(DOCUMENT SEGMENT Opens)

Use it or lose it as historic super cap prepares to expire

Jordan Kennedy is a Partner at accounting and advisory firm Pitcher Partners Sydney. 

Australians could be sitting on a golden opportunity to spur their super savings this year — but if they don’t act fast, they will miss out. 

That’s because in July they will lose the entitlement to claim any unused superannuation tax concessions from 2019-20, known as the concessional cap. 

The concessional cap is the total annual amount that can be contributed into super by a person’s employer, through salary sacrifice or claimed as a tax deduction, before the person is charged at the ordinary taxable rate. 

In other words, for most Australians there is a gap between what they or their employer contribute each year and the total amount they could contribute, taking advantage of tax concessions. 

In 2019-20, that capped amount was $25,000, and unless people were making or receiving contributions above the superannuation guarantee, they would have needed to earn about $260,000 to hit the cap. 

If they didn’t, there may still be ‘available’ cap that has built up over the last five years and can be used to access the 15% tax rate on earnings — until July 1, when the cap expires. 

While this sounds technical, reviewing past superannuation contributions and checking to see that caps have been maxed out is one of the easiest ways to achieve a tax deduction. 

Of course, there are a few aspects to this strategy that bear consideration. 

The concession cap system is a use it or lose it play. Any gap between contributions and cap will expire after five years, so this is the last chance to retrospectively boost your superannuation using the 2019-20 cap.

That said, as this is the first year we have seen the cap expire, it might have slipped the minds of many. 

Even if you have maxed out the cap for that year, you should take the opportunity to look at more recent years as well to see if you have been carrying forward an available pool of tax concessions. 

The second thing to note is that the vast majority of Australians will have a tax cap opportunity available.

(DOCUMENT SEGMENT Closes)
(SUPPLIED INFORMATION Opens)

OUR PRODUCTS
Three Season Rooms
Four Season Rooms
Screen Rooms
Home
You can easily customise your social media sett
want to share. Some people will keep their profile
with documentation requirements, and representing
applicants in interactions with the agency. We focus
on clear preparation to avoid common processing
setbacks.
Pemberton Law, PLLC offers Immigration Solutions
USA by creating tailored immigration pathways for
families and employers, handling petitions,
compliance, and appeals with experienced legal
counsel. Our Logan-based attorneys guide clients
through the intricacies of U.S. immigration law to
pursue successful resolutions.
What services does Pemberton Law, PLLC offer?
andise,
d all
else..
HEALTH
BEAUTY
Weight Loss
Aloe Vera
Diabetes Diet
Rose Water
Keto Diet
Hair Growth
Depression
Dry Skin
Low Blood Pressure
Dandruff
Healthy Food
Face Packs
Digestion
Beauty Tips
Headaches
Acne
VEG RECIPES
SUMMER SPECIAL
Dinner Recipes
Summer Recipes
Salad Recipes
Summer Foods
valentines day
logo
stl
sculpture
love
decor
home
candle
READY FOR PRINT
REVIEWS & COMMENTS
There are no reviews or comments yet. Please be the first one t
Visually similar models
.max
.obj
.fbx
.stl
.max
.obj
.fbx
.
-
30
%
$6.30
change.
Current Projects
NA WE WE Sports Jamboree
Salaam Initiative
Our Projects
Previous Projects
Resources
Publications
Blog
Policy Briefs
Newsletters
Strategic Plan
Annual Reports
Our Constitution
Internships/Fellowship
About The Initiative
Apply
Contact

(SUPPLIED INFORMATION Closes)

*PROBLEM A:*
From the super cap article, can you quote the passage that opens with the words containing "While this sounds" and closes with "minds of many."?
*PROBLEM B:*
Answer these questions from the super cap article:
(i) What was the capped amount in 2019-20?
(ii) On what date does the 2019-20 cap expire?
(iii) After how many years does any gap between contributions and cap expire?

*ANSWER AREA A:*
While this sounds technical, reviewing past superannuation contributions and checking to see that caps have been maxed out is one of the easiest ways to achieve a tax deduction. 

Of course, there are a few aspects to this strategy that bear consideration. 

The concession cap system is a use it or lose it play. Any gap between contributions and cap will expire after five years, so this is the last chance to retrospectively boost your superannuation using the 2019-20 cap.

That said, as this is the first year we have seen the cap expire, it might have slipped the minds of many.

*ANSWER AREA B:*
(i) $25,000
(ii) July 1
(iii) Five years